The functional consequences of the wide range of structural changes that constitute airway remodeling are poorly understood. It appears that thickening of the reticular basement membrane stiffens the airways, resulting in both reduced distensibility and a lower maximal airway caliber at TLC (5). Remodeling may also decrease airway “collapsibility.” Brackel and coworkers measured airway compliance (Δairway cross-sectional area/Δtranspulmonary pressure) with a Pitot–static probe and bronchoscope and observed that the central airways of subjects with stable asthma were less compressible (appeared stiffer) during forced expirations compared with healthy control subjects (6). They concluded that, during bronchoconstriction, increased airway stiffness may confer a protective effect by increasing the load on airway smooth muscle (6). So in relating structure to function it would appear that increased airway stiffness due to remodeling may result in a beneficial effect during bronchoconstriction but possibly a detrimental effect during lung inflation.

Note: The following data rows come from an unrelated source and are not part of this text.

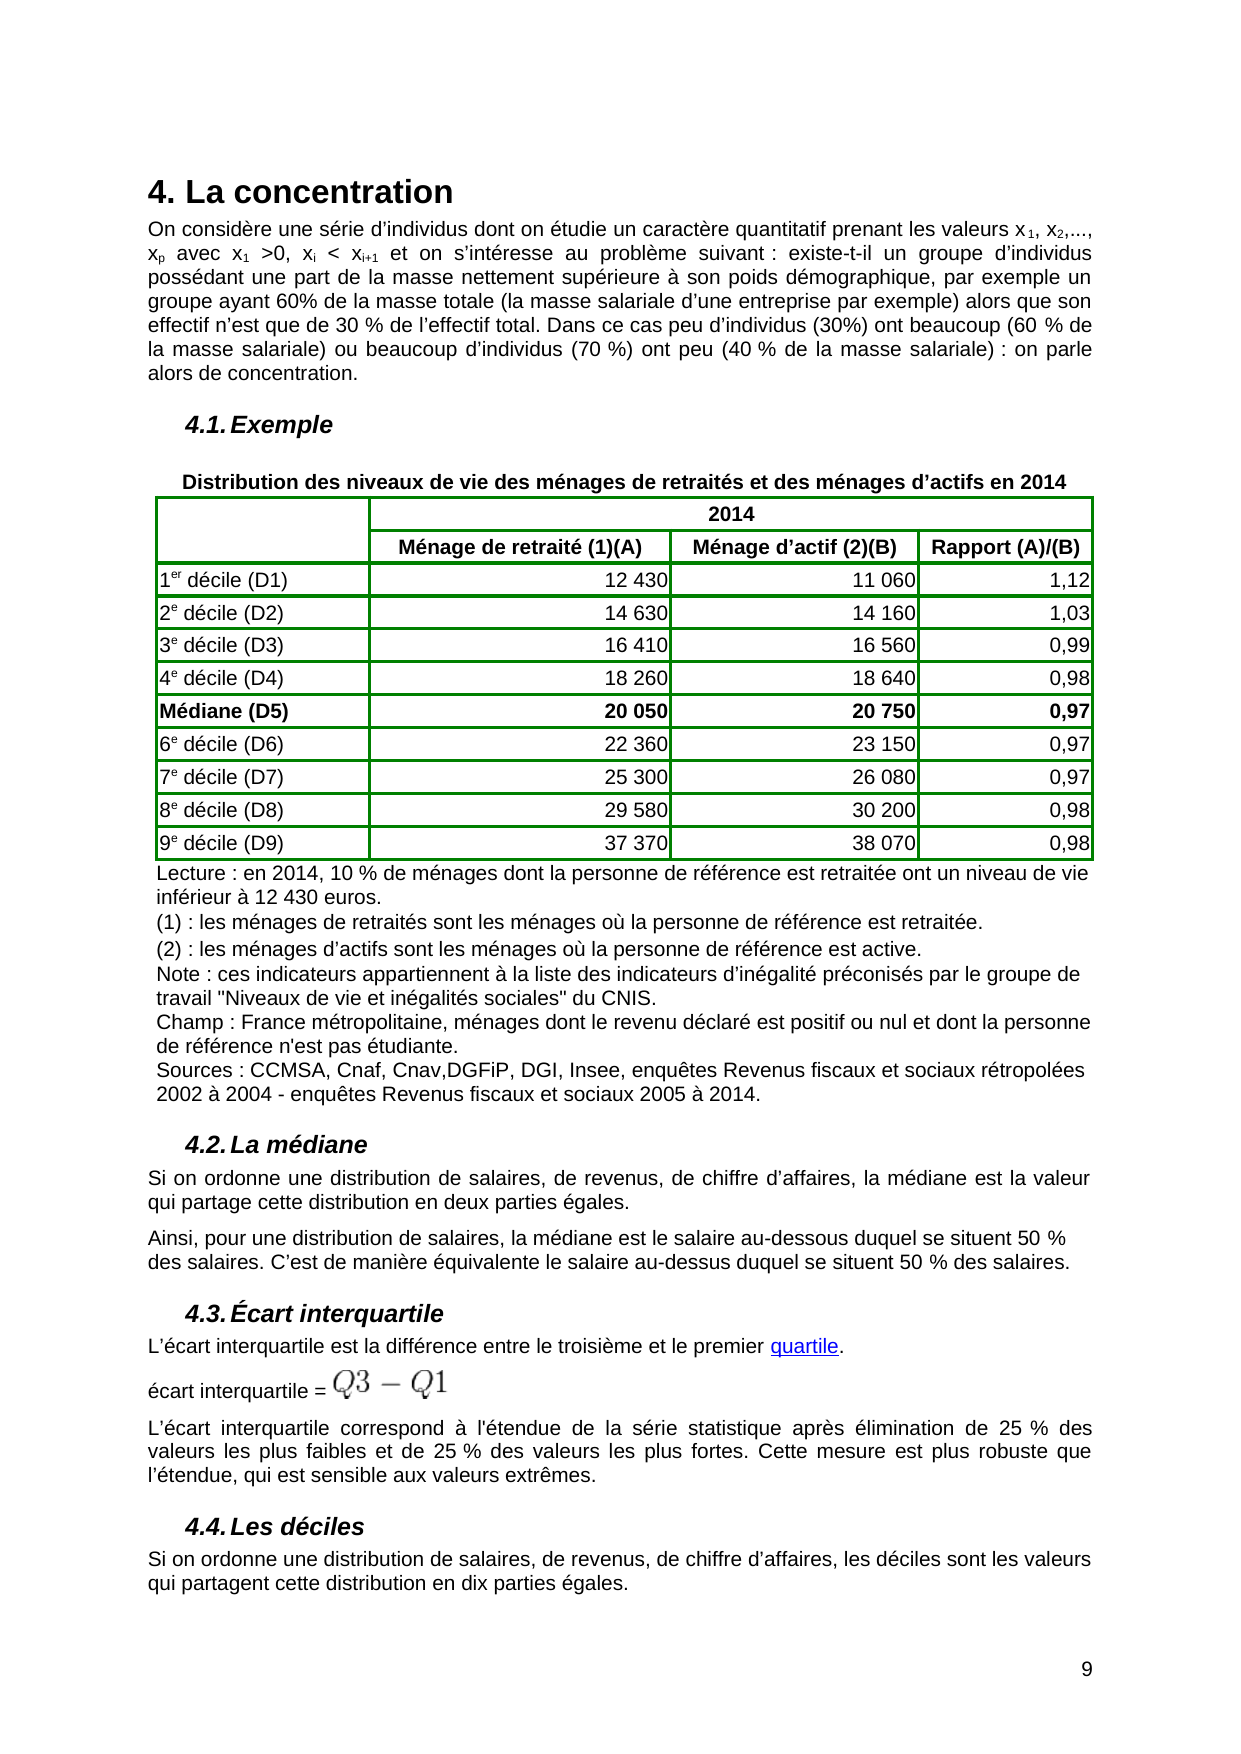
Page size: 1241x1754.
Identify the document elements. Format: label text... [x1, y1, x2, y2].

table_cell (1) : les ménages de retraités sont les ménages où la personne de référence est retraitée. [156, 909, 1093, 935]
text Si on ordonne une distribution de salaires, de revenus, de chiffre d’affaires, les déciles sont les valeurs qui partagent cette distribution en dix parties égales. [148, 1547, 1093, 1595]
table_cell Médiane (D5) [158, 696, 368, 726]
table_cell 25 300 [371, 762, 669, 792]
table_cell 18 260 [371, 663, 669, 693]
table_cell 1,12 [920, 565, 1091, 594]
table_cell 22 360 [371, 729, 669, 759]
text L’écart interquartile correspond à l'étendue de la série statistique après élimination de 25 % des valeurs les plus faibles et de 25 % des valeurs les plus fortes. Cette mesure est plus robuste que l’étendue, qui est sensible aux valeurs extrêmes. [148, 1415, 1093, 1487]
table_cell 29 580 [371, 795, 669, 825]
table_cell 6e décile (D6) [158, 729, 368, 759]
table_cell 0,98 [920, 828, 1091, 858]
table_cell 20 050 [371, 696, 669, 726]
subtitle La médiane [185, 1131, 1093, 1159]
table_cell 11 060 [672, 565, 917, 594]
table_cell 26 080 [672, 762, 917, 792]
text Si on ordonne une distribution de salaires, de revenus, de chiffre d’affaires, la médiane est la valeur qui partage cette distribution en deux parties égales. [148, 1166, 1093, 1213]
subtitle Les déciles [185, 1512, 1093, 1541]
subtitle La concentration [148, 173, 1093, 211]
table_cell Ménage d’actif (2)(B) [672, 532, 917, 561]
table_cell 0,97 [920, 762, 1091, 792]
table_cell Lecture : en 2014, 10 % de ménages dont la personne de référence est retraitée ont un niveau de vie inférieur à 12 430 euros. [156, 861, 1093, 909]
table_cell 0,97 [920, 729, 1091, 759]
table_cell 16 410 [371, 630, 669, 660]
table_cell 38 070 [672, 828, 917, 858]
table_cell Champ : France métropolitaine, ménages dont le revenu déclaré est positif ou nul et dont la personne de référence n'est pas étudiante. [156, 1010, 1093, 1058]
text écart interquartile = [148, 1370, 1093, 1403]
table_cell 12 430 [371, 565, 669, 594]
table_cell 8e décile (D8) [158, 795, 368, 825]
table_cell 18 640 [672, 663, 917, 693]
table_cell 1er décile (D1) [158, 565, 368, 594]
subtitle Écart interquartile [185, 1299, 1093, 1328]
table_cell 20 750 [672, 696, 917, 726]
table_cell Note : ces indicateurs appartiennent à la liste des indicateurs d’inégalité préconisés par le groupe de travail "Niveaux de vie et inégalités sociales" du CNIS. [156, 962, 1093, 1010]
subtitle Exemple [185, 410, 1093, 439]
picture [332, 1370, 448, 1399]
table_cell 9e décile (D9) [158, 828, 368, 858]
table_cell 3e décile (D3) [158, 630, 368, 660]
table_cell 0,98 [920, 795, 1091, 825]
table_cell [158, 499, 368, 561]
table_cell Rapport (A)/(B) [920, 532, 1091, 561]
text L’écart interquartile est la différence entre le troisième et le premier quartile. [148, 1334, 1093, 1358]
table_cell 30 200 [672, 795, 917, 825]
table_cell (2) : les ménages d’actifs sont les ménages où la personne de référence est active. [156, 935, 1093, 962]
table_cell 0,99 [920, 630, 1091, 660]
table_cell 2014 [371, 499, 1091, 528]
table_cell 1,03 [920, 598, 1091, 627]
table_cell Sources : CCMSA, Cnaf, Cnav,DGFiP, DGI, Insee, enquêtes Revenus fiscaux et sociaux rétropolées 2002 à 2004 - enquêtes Revenus fiscaux et sociaux 2005 à 2014. [156, 1058, 1093, 1106]
table_cell 14 160 [672, 598, 917, 627]
text Ainsi, pour une distribution de salaires, la médiane est le salaire au-dessous duquel se situent 50 % des salaires. C’est de manière équivalente le salaire au-dessus duquel se situent 50 % des salaires. [148, 1226, 1093, 1274]
table_cell 7e décile (D7) [158, 762, 368, 792]
table_cell 14 630 [371, 598, 669, 627]
table_cell 2e décile (D2) [158, 598, 368, 627]
table_cell 37 370 [371, 828, 669, 858]
table_cell 4e décile (D4) [158, 663, 368, 693]
table_cell 0,98 [920, 663, 1091, 693]
table_cell 0,97 [920, 696, 1091, 726]
table_cell 16 560 [672, 630, 917, 660]
text On considère une série d’individus dont on étudie un caractère quantitatif prenant les valeurs x1, x2,..., xp avec x1 >0, xi < xi+1 et on s’intéresse au problème suivant : existe-t-il un groupe d’individus possédant une part de la masse nettement supérieure à son poids démographique, par exemple un groupe ayant 60% de la masse totale (la masse salariale d’une entreprise par exemple) alors que son effectif n’est que de 30 % de l’effectif total. Dans ce cas peu d’individus (30%) ont beaucoup (60 % de la masse salariale) ou beaucoup d’individus (70 %) ont peu (40 % de la masse salariale) : on parle alors de concentration. [148, 217, 1093, 385]
table_cell 23 150 [672, 729, 917, 759]
table_header Distribution des niveaux de vie des ménages de retraités et des ménages d’actifs en 2014 [156, 469, 1093, 496]
table_cell Ménage de retraité (1)(A) [371, 532, 669, 561]
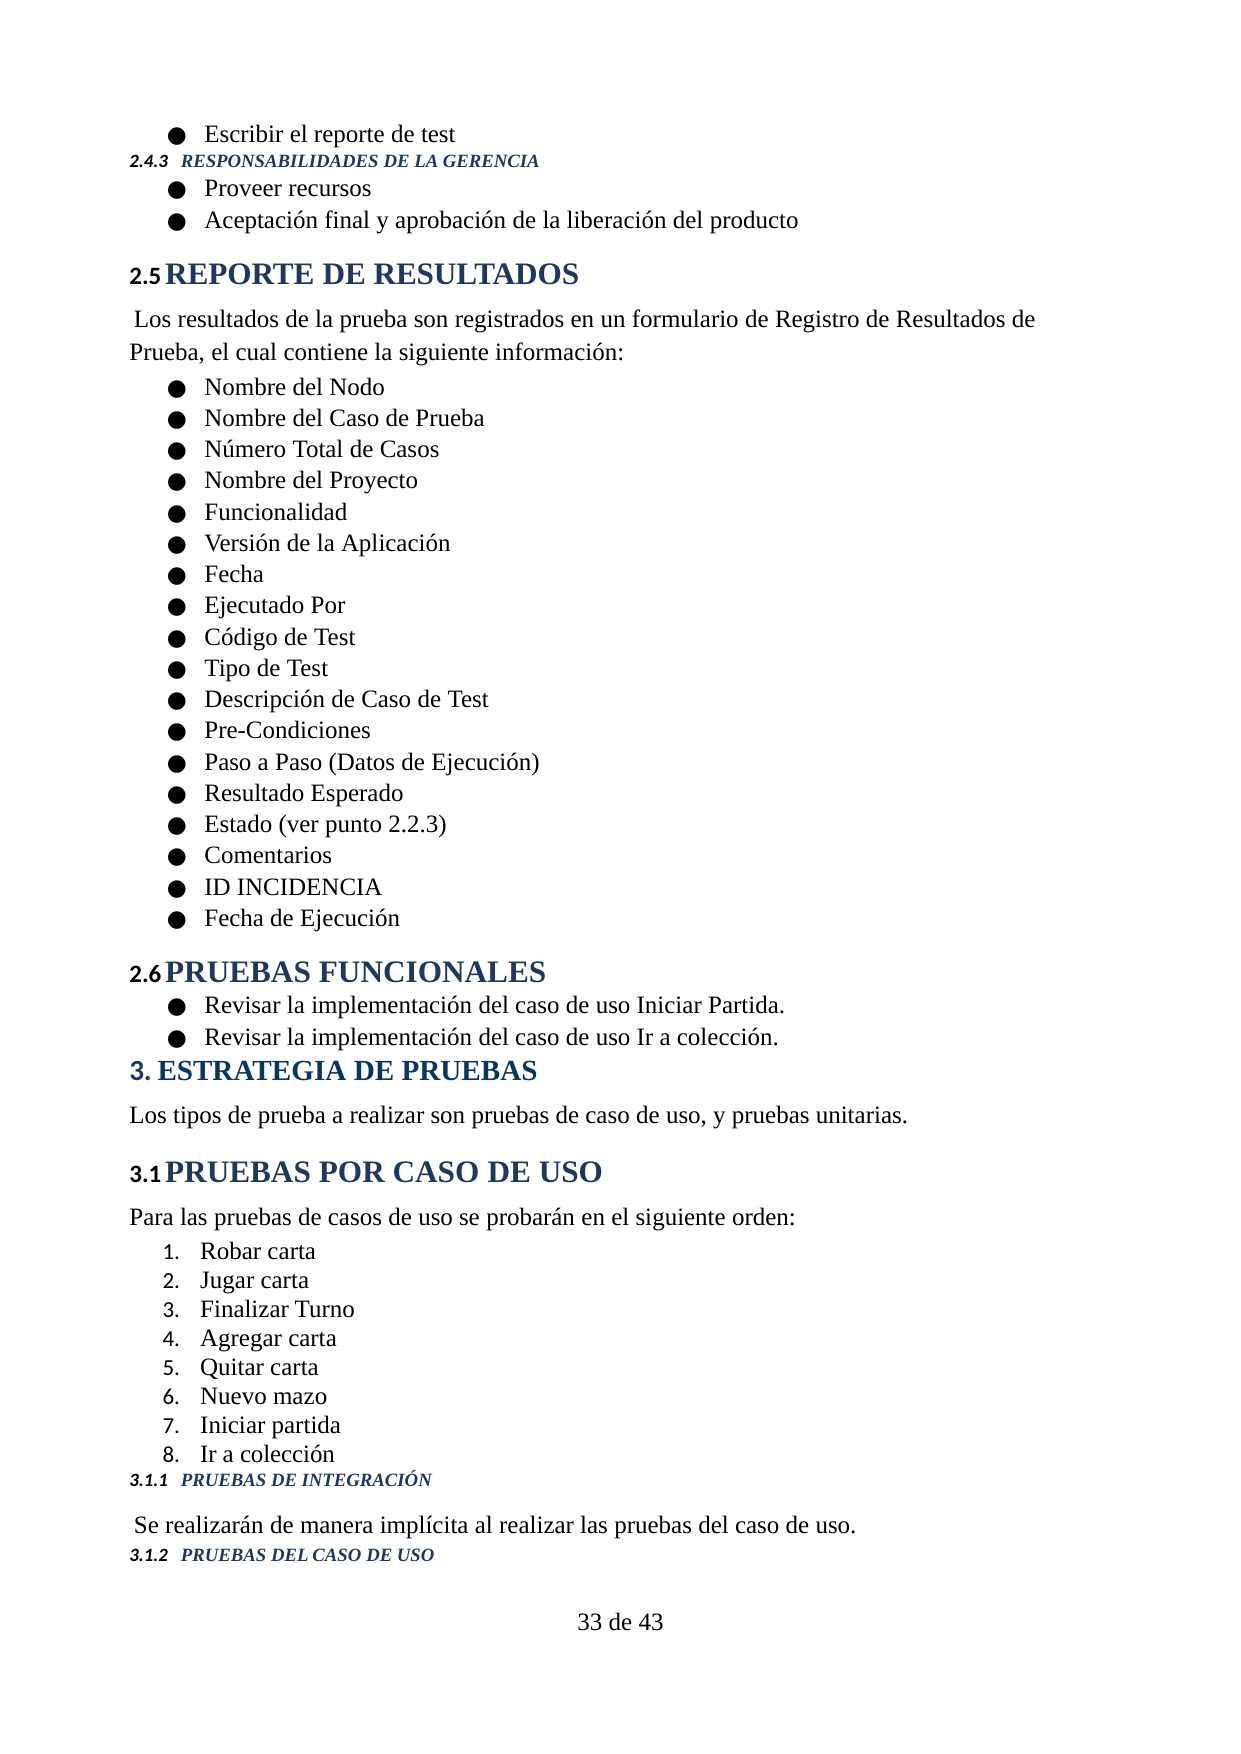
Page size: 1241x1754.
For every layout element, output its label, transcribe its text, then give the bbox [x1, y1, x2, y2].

list Fecha de Ejecución [167, 902, 1122, 933]
list Agregar carta [162, 1323, 1122, 1352]
list Nombre del Nodo [167, 371, 1122, 402]
list Robar carta [162, 1236, 1122, 1265]
list Nuevo mazo [162, 1381, 1122, 1410]
list Ejecutado Por [167, 589, 1122, 621]
list Nombre del Caso de Prueba [167, 402, 1122, 433]
text Para las pruebas de casos de uso se probarán en el siguiente orden: [129, 1202, 1122, 1231]
list Fecha [167, 558, 1122, 589]
text Los resultados de la prueba son registrados en un formulario de Registro de Resultados de Prueba, el cual contiene la siguiente información: [129, 304, 1060, 366]
list Tipo de Test [167, 652, 1122, 683]
list Resultado Esperado [167, 777, 1122, 808]
list Pre-Condiciones [167, 714, 1122, 746]
list Funcionalidad [167, 496, 1122, 527]
list Ir a colección [162, 1439, 1122, 1468]
list Iniciar partida [162, 1410, 1122, 1439]
list PRUEBAS DEL CASO DE USO [129, 1543, 1122, 1566]
list PRUEBAS DE INTEGRACIÓN [129, 1468, 1122, 1491]
list Proveer recursos [167, 172, 1122, 203]
list Revisar la implementación del caso de uso Iniciar Partida. [167, 989, 1122, 1021]
list ID INCIDENCIA [167, 871, 1122, 902]
list RESPONSABILIDADES DE LA GERENCIA [129, 149, 1122, 172]
list Aceptación final y aprobación de la liberación del producto [167, 203, 1122, 235]
subtitle PRUEBAS FUNCIONALES [129, 953, 1122, 989]
list Descripción de Caso de Test [167, 683, 1122, 714]
text Se realizarán de manera implícita al realizar las pruebas del caso de uso. [134, 1510, 1122, 1539]
list Jugar carta [162, 1265, 1122, 1294]
list Comentarios [167, 839, 1122, 871]
list Revisar la implementación del caso de uso Ir a colección. [167, 1021, 1122, 1052]
list Paso a Paso (Datos de Ejecución) [167, 746, 1122, 777]
subtitle ESTRATEGIA DE PRUEBAS [129, 1052, 1122, 1087]
list Versión de la Aplicación [167, 527, 1122, 558]
list Número Total de Casos [167, 433, 1122, 464]
list Nombre del Proyecto [167, 464, 1122, 496]
list Escribir el reporte de test [167, 118, 1122, 149]
text Los tipos de prueba a realizar son pruebas de caso de uso, y pruebas unitarias. [129, 1100, 1122, 1128]
list Código de Test [167, 621, 1122, 652]
subtitle REPORTE DE RESULTADOS [129, 256, 1122, 292]
list Estado (ver punto 2.2.3) [167, 808, 1122, 839]
subtitle PRUEBAS POR CASO DE USO [129, 1153, 1122, 1189]
list Quitar carta [162, 1352, 1122, 1381]
list Finalizar Turno [162, 1294, 1122, 1323]
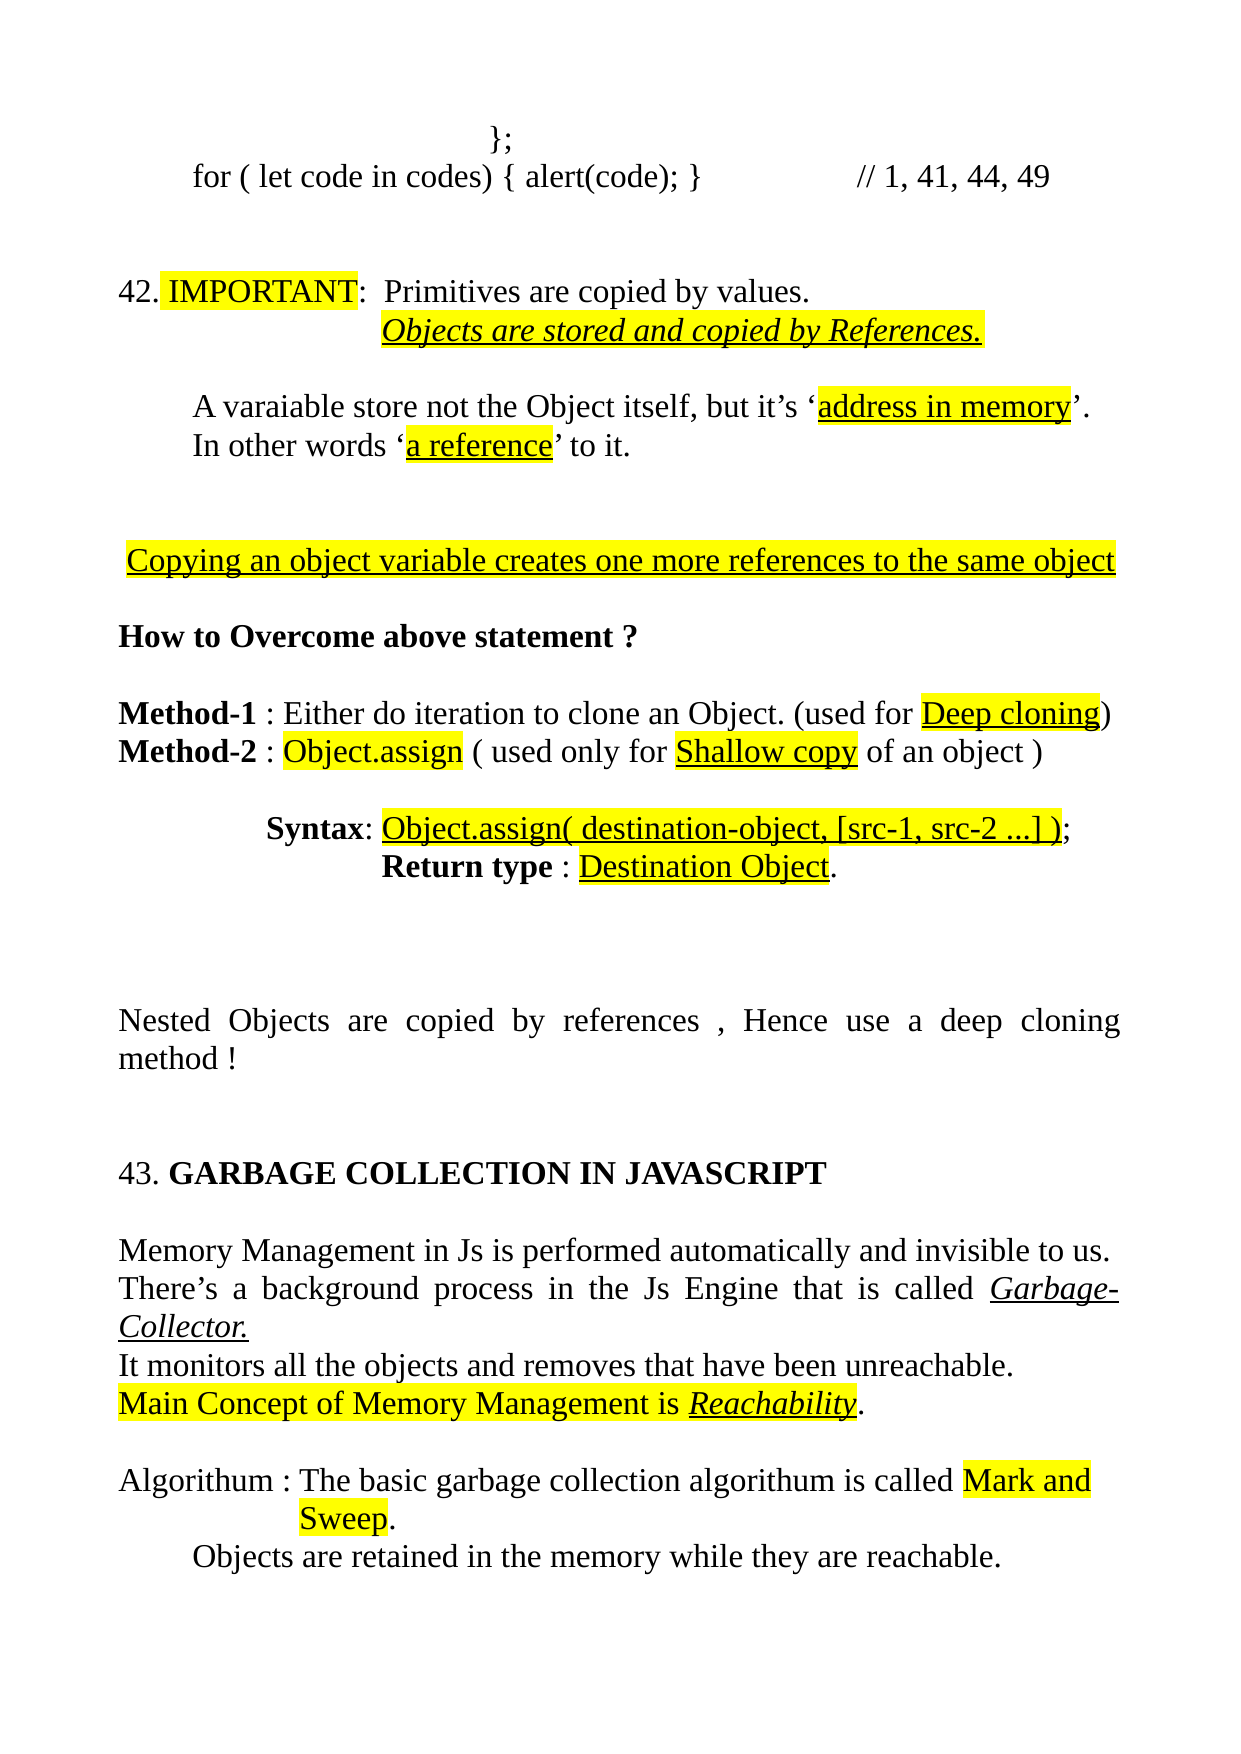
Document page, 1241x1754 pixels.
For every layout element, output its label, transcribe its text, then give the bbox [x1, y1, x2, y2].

text Syntax: Object.assign( destination-object, [src-1, src-2 ...] ); [118, 808, 1122, 846]
text Nested Objects are copied by references , Hence use a deep cloning method ! [118, 1000, 1122, 1076]
text Objects are stored and copied by References. [118, 310, 1122, 348]
text How to Overcome above statement ? [118, 616, 1122, 655]
text There’s a background process in the Js Engine that is called Garbage-Collector. [118, 1268, 1122, 1345]
text A varaiable store not the Object itself, but it’s ‘address in memory’. [118, 386, 1122, 425]
text Return type : Destination Object. [118, 846, 1122, 885]
text It monitors all the objects and removes that have been unreachable. [118, 1345, 1122, 1383]
text 43. GARBAGE COLLECTION IN JAVASCRIPT [118, 1153, 1122, 1191]
text Main Concept of Memory Management is Reachability. [118, 1383, 1122, 1421]
text Objects are retained in the memory while they are reachable. [118, 1536, 1122, 1575]
text for ( let code in codes) { alert(code); } // 1, 41, 44, 49 [118, 156, 1122, 195]
text Method-2 : Object.assign ( used only for Shallow copy of an object ) [118, 731, 1122, 770]
text 42. IMPORTANT: Primitives are copied by values. [118, 271, 1122, 310]
text In other words ‘a reference’ to it. [118, 425, 1122, 463]
text Method-1 : Either do iteration to clone an Object. (used for Deep cloning) [118, 693, 1122, 731]
text Copying an object variable creates one more references to the same object [118, 540, 1122, 578]
text Algorithum : The basic garbage collection algorithum is called Mark and [118, 1460, 1122, 1498]
text Memory Management in Js is performed automatically and invisible to us. [118, 1230, 1122, 1268]
text Sweep. [118, 1498, 1122, 1536]
text }; [118, 118, 1122, 156]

In conclusion, we have shown that the index of airway distensibility measured by the forced oscillation technique is reduced in subjects with asthma compared with healthy subjects. The measurement is repeatable and correlates with distensibility measured by SBNW. We have also shown that the index of airway distensibility does not correlate with pressure–volume characteristics of the lung and does not change after bronchodilator administration and suggest, as have other investigators (1, 5, 6), that reduced airway distensibility in subjects with asthma most likely represents the effects of airway structural changes or remodeling. The clinical importance of remodeling may be considerable particularly if, as Elias (40) suggested, remodeling is responsible for the well-recognized, rapid decline in FEV1 seen in a significant proportion of subjects with asthma (41, 42). If it can be shown, in longitudinal studies, that inhaled corticosteroids increase airway distensibility over time, then the index of airway distensibility could play an essential role in improving current therapies and developing new treatments for asthma that specifically target airway remodeling.